**Texto base**
É uma forma de crescer, a despeito dos ventos contrários da macroeconomia. No seu processo revisão estratégica, a Ânima colocou o pé no freio na concessão de crédito estudantil e na atração de matrículas, para evitar o consumo de capital de giro e ser mais assertiva na retenção dos alunos e na inadimplência.
No segundo e terceiro trimestres, a estratégia já deu resultado financeiro, mas cobrou seu processo em termos de atração de novos alunos.
“Antes não sabíamos onde tínhamos os gaps”, diz a Harraca. “Hoje, sabemos que cursos tem potencial para crescer. Por exemplo, a Milton Campos, é uma das principais faculdades de direito do país tem um espaço enorme para crescer, mas estava com o freio de mão puxado, a estratégia de marketing não estava boa, o targeting do mercado não estava bom.”
Outra avenida de crescimento vem da medicina, que tem mostrado um crescimento maior em número de alunos que o core business. Apesar do aumento de oferta de assentos no Brasil, que cresceu 9% no último ano, o Guilherme Soárez, o responsável pela Inspirali, não vê uma concorrência excessiva.
“Pode ter alguma questão competetitiva em termos regionais, mas de forma geral, isso não altera muito a dinâmica do setor”, disse no encontro com os investidores.
Além da fortaleza das suas marcas, a empresa aposta no programa Mais Médicos III do governo para seguir crescendo e no life-long learning – os diversos tipos de cursos que os médicos acabam fazendo ao longo da vida, do preparatório para residência, até pós-graduações.
Dentro do cenário de mais concorrência, outra possibilidade é de ser uma Inspirali ‘as a service’, aponta o chairman Daniel Castanho. “Podemos fazer parcerias com outras instituições”, disse, sem dar mais detalhes.
Outro vento de cauda para o negócio é a tendência mais híbrida do ensino à distância. O Ministério da Educação ainda não divulgou suas novas diretrizes para o EAD. Mas numa ofensiva contra cursos que caça-níquel tem reforçado a importância de um currículo mais híbrido.
É música para os ouvidos da Ânima, que defende esse modelo há anos. “Eu já disse isso em entrevistas anteriormente: o EAD, como ele era, acabou”, diz Castanho.
Na nova estratégia de crescimento, o ensino híbrido é uma aposta para crescer especialmente no Brasil mais profundo, aproveitando-se da capilaridade regional das marcas, que estão em todo o país.

[Registros de um conjunto de dados]

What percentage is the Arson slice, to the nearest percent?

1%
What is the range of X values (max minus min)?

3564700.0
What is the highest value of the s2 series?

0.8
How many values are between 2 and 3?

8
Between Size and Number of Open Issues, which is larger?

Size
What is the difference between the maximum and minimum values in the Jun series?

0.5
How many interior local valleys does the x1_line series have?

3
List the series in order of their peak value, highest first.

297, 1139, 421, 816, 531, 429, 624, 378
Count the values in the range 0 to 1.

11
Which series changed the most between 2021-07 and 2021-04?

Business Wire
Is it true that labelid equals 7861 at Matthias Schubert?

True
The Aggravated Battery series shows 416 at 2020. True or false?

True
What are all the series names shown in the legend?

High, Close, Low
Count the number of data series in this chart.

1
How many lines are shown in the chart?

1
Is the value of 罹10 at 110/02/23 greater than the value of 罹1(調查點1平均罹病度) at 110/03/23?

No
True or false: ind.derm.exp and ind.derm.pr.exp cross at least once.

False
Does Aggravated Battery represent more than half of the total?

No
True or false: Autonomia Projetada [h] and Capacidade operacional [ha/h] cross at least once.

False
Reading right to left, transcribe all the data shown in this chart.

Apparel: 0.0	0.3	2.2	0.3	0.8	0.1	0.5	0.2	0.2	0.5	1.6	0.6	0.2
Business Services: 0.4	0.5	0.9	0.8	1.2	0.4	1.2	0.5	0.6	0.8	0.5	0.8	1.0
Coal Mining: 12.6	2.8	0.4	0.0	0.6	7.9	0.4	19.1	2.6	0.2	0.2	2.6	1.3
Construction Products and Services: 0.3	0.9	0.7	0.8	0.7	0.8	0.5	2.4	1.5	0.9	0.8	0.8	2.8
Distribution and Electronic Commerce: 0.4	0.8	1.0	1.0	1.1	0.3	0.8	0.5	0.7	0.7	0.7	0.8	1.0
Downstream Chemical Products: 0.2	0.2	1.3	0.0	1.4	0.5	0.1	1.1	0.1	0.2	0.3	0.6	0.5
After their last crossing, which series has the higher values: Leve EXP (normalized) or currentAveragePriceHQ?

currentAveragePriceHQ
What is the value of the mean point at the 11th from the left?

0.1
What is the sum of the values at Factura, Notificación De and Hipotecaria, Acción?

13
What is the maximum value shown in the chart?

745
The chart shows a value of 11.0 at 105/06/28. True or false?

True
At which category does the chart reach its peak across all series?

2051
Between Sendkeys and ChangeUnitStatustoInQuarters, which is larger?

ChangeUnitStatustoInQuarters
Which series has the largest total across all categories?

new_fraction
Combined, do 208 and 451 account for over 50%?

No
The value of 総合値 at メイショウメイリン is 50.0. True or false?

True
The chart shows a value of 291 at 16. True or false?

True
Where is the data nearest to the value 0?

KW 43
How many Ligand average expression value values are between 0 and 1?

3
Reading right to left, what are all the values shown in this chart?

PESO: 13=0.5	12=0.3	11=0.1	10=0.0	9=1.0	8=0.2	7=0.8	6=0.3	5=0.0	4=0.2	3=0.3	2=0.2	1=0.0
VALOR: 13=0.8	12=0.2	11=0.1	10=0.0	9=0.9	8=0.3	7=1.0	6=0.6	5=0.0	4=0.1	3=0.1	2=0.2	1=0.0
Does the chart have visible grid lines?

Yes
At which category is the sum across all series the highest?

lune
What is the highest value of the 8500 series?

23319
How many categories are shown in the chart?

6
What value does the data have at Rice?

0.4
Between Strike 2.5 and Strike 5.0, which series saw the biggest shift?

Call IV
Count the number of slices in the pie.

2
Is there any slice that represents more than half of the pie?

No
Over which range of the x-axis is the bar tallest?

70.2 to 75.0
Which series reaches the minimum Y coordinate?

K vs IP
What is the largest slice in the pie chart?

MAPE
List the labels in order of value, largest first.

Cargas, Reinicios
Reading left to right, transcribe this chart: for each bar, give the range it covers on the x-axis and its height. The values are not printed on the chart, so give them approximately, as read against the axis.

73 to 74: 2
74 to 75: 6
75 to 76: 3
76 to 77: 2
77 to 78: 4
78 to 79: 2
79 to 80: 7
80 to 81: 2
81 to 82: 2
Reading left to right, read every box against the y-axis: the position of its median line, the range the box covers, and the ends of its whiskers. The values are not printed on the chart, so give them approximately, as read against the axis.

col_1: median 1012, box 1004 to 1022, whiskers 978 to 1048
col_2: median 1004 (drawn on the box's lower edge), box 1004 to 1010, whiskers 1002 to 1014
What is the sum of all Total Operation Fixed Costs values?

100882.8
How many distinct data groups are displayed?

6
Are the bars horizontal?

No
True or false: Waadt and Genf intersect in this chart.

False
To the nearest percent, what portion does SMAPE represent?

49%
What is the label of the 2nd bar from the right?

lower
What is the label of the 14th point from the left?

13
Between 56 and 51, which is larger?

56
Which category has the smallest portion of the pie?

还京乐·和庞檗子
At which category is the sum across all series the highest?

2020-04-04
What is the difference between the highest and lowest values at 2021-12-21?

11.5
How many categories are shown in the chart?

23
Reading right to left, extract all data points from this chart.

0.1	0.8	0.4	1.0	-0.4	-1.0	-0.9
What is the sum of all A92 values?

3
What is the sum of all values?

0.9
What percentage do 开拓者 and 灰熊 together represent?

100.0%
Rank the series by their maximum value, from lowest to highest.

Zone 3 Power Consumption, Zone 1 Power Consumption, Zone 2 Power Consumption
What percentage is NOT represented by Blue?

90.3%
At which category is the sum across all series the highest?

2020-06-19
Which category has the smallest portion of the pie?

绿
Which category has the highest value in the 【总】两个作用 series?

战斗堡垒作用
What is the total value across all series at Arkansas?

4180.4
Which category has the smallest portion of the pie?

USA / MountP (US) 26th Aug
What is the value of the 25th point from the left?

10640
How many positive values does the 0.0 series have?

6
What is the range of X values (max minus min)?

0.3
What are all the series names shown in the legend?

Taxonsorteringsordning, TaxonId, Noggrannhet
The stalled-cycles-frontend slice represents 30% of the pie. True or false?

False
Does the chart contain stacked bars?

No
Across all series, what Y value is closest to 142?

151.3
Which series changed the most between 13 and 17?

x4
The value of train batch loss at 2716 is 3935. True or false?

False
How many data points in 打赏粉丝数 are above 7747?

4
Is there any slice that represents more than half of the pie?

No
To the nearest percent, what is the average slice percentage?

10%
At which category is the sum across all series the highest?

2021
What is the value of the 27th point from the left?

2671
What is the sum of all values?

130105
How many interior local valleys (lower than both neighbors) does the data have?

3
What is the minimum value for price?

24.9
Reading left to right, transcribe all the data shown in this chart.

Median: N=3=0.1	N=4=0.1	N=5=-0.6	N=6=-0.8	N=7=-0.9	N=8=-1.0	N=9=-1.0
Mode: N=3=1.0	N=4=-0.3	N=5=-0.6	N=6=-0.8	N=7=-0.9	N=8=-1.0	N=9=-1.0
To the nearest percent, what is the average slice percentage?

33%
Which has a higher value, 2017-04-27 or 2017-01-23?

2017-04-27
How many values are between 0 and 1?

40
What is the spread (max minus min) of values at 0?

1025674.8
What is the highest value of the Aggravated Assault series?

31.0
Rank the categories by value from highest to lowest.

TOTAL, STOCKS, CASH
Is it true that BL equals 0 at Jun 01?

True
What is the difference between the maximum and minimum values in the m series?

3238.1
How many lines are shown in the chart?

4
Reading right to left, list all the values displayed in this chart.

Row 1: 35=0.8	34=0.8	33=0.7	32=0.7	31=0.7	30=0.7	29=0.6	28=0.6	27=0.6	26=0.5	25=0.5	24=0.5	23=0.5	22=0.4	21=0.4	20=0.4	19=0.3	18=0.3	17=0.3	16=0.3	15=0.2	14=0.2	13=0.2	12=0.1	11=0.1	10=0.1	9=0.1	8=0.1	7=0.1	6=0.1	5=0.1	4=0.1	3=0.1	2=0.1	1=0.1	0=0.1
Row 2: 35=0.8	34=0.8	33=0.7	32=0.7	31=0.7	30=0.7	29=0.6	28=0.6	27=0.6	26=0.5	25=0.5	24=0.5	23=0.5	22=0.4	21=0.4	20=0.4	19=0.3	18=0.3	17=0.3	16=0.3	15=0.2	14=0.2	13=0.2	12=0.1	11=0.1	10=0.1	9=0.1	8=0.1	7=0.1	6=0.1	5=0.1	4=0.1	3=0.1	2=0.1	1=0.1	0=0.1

**Questões propostas**
#1 Responda, por favor, com base no texto sobre a Ânima:
(a) Quanto cresceu a oferta de assentos de medicina no Brasil no último ano?
(b) Quem é o responsável pela Inspirali?
(c) Em qual programa do governo a empresa aposta para seguir crescendo?
#2 Prossiga o texto sobre a Ânima a partir da última frase apresentada.
Os dados não têm relação com o texto sobre a Ânima.

**Respostas esperadas**
#1
(a) 9%.
(b) Guilherme Soárez.
(c) No programa Mais Médicos III.

#2
Com o investimento em estrutura presencial já feita nos últimos anos, a Ânima tem hoje uma capacidade ociosa que pode lhe dar uma alavancagem operacional importante – crescendo, sem a necessidade de fazer novos aportes.
Mais que a estrutura em sala, o mais importante são os laboratórios e a experiência profissional que cada aluno pode ter dentro dos polos.
“Temos aqui uma cozinha profissional, usada para gravar o Masterchef. Temos clínica veterinária, uma simulação de sala de cirurgia, um simulador de avião. É tudo capex que já está feito e instalado”, diz Harraca, fazendo alusão ao campus da Mooca de Anhembi Morumbi, onde aconteceu a conversa.
Uma nova aposta da Ânima está no mercado de educação corporativa.
Hoje, a HSM, sua marca para esse nicho, já é referência em cursos para C-level, mas a empresa quer ir além, escalando seu alcance nesse nicho, mas avançando para todas as etapas da educação corporativa: da pós-graduação aos cursos livres.
Nesse sentido, outra marca forte é a da Singularity, referência para as startups no Vale do Silício. A unidade duplicou a receita nos últimos cinco anos, mas ainda tem um share baixo em um mercado estimado em R$ 16 bilhões.
“Nossa intenção é ser um one-stop-solution para as empresas, indo da educação à consultoria para desenvolver pessoas e negócios”, resume Harraca.
Para tocar o negócio, a Ânima criou uma nova estrutura dedicada a clientes B2B dentro da holding. Hoje, a Ânima já tem contato mais de 500 empresas para conferir a experiência prática para seus alunos nas suas universidades – uma via que pode funcionar agora em mão dupla.
“Temos condições de atender em todos os níveis hierárquicos e em todas as áreas de conhecimento”, disse Rogério Loureiro, vice-presidente de growth.